#### [WORK INSTRUCTION]
Whenever a line contains the string "защитить", copy it out of the entries.

════════════════════

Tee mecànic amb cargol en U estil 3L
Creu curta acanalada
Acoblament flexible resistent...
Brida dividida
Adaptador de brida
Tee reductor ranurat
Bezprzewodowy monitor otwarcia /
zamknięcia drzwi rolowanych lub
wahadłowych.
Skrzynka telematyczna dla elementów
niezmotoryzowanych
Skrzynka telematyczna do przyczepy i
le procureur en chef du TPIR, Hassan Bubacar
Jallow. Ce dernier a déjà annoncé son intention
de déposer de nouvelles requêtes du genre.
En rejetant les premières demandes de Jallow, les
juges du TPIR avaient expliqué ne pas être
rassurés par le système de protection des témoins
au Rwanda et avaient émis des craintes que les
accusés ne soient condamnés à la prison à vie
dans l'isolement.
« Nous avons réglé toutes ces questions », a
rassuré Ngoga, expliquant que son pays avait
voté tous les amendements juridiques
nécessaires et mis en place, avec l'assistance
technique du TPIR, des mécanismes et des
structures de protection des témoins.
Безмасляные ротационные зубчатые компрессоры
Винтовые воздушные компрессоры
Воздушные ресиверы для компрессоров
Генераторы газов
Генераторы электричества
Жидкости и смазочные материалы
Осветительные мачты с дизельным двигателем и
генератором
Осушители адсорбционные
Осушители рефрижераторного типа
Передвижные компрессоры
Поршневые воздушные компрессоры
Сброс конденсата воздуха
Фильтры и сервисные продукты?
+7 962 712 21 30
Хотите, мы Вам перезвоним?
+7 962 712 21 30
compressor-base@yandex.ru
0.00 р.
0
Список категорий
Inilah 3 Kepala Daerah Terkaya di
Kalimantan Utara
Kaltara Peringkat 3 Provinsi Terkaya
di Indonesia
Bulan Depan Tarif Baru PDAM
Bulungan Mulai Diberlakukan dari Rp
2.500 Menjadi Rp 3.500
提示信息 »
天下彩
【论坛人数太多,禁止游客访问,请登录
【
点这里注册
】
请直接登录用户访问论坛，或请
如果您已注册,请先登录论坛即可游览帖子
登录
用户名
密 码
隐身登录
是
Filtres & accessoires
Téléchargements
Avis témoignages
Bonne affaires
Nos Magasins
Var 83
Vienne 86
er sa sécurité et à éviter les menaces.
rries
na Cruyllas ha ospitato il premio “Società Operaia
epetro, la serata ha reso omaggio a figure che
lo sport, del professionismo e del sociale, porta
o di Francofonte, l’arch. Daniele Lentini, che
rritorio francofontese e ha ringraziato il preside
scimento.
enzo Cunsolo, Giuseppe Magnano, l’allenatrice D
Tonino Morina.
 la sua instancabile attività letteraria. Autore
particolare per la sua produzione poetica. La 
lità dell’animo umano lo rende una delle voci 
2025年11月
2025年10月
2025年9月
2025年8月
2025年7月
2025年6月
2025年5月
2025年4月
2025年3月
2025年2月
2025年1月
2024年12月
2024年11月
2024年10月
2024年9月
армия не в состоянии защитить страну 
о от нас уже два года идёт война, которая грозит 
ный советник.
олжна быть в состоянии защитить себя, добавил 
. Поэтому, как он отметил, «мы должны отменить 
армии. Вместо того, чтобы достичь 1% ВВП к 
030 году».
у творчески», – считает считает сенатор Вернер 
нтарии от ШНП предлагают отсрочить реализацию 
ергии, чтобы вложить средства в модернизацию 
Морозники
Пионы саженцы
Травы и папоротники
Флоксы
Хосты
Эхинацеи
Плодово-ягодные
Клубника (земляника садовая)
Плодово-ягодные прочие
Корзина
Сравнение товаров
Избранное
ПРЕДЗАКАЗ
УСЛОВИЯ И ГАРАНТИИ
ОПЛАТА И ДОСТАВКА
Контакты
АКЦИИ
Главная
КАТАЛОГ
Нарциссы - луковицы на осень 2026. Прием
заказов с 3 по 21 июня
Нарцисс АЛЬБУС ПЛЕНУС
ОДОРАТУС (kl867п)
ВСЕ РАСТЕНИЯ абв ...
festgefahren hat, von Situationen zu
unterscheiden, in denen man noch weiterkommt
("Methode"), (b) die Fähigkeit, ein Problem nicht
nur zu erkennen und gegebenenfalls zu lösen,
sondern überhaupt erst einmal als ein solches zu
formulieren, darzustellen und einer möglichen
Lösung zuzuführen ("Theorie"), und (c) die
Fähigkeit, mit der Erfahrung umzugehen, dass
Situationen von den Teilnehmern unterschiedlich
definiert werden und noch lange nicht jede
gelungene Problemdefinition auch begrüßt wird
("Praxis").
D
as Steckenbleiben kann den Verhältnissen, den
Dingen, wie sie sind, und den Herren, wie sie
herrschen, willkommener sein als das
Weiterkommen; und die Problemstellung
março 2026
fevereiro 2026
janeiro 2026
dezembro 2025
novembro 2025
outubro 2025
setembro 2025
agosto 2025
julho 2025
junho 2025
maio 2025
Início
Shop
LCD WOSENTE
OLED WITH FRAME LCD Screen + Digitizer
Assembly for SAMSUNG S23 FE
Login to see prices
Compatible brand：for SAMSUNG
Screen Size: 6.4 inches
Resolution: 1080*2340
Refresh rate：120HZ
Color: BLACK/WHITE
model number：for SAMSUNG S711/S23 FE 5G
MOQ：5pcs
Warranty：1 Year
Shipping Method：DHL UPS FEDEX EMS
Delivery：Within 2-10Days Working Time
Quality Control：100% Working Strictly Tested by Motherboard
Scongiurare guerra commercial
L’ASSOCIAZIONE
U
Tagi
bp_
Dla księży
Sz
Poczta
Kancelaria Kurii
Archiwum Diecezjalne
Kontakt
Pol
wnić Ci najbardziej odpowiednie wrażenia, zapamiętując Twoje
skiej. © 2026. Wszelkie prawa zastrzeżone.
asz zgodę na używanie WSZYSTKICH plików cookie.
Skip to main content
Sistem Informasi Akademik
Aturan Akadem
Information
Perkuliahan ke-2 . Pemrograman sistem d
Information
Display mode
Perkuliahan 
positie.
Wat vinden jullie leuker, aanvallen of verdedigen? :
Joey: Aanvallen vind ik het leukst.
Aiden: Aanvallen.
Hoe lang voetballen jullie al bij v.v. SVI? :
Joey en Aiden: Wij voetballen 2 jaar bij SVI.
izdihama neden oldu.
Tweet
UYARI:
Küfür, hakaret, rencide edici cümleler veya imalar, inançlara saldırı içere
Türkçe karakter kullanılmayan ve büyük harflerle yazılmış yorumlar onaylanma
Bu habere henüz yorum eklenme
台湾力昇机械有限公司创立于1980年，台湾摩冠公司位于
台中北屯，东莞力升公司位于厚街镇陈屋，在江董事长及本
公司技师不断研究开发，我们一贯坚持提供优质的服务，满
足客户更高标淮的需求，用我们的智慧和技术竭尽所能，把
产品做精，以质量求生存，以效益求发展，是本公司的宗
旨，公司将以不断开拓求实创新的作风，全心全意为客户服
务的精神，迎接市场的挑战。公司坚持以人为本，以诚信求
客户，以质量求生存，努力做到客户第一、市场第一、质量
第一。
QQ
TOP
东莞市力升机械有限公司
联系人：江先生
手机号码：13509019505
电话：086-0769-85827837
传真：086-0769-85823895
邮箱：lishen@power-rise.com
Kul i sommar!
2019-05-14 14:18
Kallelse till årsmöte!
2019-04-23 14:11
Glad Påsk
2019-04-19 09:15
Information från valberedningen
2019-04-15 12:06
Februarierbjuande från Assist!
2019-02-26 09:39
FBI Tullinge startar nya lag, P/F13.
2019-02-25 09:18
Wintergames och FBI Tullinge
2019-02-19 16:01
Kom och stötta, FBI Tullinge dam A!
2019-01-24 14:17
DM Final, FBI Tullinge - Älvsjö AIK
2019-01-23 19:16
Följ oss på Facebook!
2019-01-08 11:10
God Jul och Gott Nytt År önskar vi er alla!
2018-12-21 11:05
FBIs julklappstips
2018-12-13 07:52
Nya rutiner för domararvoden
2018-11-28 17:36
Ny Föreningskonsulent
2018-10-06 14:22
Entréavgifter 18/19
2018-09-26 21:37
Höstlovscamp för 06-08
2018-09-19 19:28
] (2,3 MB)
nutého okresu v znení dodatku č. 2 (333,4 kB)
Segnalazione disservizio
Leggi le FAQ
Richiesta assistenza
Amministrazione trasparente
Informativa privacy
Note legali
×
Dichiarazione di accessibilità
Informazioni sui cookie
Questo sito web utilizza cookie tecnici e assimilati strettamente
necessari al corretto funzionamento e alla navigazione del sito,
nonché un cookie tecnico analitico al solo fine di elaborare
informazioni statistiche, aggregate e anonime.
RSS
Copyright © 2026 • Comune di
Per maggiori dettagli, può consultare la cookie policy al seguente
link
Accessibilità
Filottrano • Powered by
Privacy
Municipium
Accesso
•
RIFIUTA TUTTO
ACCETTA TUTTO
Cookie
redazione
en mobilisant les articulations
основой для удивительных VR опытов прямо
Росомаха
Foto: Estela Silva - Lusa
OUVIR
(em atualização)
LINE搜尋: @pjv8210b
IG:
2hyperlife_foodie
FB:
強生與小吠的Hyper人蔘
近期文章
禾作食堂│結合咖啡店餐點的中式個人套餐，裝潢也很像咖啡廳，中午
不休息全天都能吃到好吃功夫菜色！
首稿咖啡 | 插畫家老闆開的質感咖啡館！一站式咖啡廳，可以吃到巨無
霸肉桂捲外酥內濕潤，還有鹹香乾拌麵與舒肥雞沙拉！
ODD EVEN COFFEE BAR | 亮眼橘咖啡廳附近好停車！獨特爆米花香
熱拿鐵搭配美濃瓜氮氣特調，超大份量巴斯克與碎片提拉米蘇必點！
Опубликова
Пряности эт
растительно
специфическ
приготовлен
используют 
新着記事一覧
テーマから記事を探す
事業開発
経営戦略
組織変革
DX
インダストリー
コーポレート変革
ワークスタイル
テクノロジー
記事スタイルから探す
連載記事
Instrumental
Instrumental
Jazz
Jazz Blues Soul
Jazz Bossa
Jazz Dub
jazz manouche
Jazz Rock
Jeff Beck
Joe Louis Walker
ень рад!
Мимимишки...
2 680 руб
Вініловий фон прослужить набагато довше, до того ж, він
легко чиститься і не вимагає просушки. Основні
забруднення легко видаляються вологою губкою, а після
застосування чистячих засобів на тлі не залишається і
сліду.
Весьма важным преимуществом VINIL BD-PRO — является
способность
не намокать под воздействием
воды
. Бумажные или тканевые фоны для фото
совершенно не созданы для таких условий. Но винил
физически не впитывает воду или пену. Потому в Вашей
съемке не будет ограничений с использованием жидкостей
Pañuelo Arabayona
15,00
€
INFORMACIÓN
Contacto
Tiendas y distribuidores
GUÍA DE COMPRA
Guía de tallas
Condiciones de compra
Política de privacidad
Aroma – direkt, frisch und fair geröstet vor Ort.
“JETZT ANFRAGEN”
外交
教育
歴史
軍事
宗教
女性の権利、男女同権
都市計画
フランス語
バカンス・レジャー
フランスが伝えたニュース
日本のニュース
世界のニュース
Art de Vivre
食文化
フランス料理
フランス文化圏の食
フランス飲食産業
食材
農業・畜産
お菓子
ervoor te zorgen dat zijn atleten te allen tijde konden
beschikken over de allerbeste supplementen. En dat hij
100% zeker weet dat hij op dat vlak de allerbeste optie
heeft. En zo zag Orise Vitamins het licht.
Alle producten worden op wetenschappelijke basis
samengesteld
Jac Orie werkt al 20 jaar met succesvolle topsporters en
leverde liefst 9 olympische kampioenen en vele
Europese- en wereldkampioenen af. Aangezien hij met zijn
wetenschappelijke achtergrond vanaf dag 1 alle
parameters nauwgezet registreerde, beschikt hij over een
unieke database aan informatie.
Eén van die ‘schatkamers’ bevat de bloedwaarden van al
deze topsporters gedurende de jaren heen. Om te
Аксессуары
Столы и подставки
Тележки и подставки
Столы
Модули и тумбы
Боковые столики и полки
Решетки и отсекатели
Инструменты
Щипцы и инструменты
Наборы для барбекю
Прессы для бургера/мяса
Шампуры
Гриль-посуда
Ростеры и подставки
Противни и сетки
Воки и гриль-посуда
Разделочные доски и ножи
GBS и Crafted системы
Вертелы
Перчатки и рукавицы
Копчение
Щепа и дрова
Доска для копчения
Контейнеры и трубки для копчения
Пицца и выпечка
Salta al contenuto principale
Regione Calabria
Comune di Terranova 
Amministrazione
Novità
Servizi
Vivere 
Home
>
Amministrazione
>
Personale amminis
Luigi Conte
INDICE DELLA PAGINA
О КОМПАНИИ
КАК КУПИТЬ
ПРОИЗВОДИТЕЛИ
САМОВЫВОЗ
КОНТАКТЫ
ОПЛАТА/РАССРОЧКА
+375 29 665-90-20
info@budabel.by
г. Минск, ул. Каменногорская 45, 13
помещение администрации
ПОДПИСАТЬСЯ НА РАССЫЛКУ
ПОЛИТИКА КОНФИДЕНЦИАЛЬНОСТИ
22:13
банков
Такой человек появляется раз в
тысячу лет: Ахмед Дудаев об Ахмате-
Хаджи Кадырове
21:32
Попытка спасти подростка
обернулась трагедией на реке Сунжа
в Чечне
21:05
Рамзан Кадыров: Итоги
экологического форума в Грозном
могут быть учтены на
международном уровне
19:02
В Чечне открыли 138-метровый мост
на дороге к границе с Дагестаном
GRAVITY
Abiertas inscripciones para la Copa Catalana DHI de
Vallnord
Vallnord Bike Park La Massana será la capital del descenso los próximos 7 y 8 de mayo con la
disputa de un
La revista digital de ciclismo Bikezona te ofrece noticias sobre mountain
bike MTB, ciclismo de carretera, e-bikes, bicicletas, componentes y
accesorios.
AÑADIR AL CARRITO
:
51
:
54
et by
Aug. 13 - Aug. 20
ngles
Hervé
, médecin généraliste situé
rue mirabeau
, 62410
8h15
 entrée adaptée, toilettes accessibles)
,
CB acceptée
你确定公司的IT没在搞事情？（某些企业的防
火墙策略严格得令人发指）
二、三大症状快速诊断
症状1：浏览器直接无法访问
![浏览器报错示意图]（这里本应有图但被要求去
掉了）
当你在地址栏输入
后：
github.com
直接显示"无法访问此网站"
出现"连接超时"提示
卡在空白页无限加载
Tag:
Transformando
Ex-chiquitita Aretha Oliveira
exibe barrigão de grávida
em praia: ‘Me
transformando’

════════════════════

#### [ANSWER SECTION]
армия не в состоянии защитить страну 
олжна быть в состоянии защитить себя, добавил 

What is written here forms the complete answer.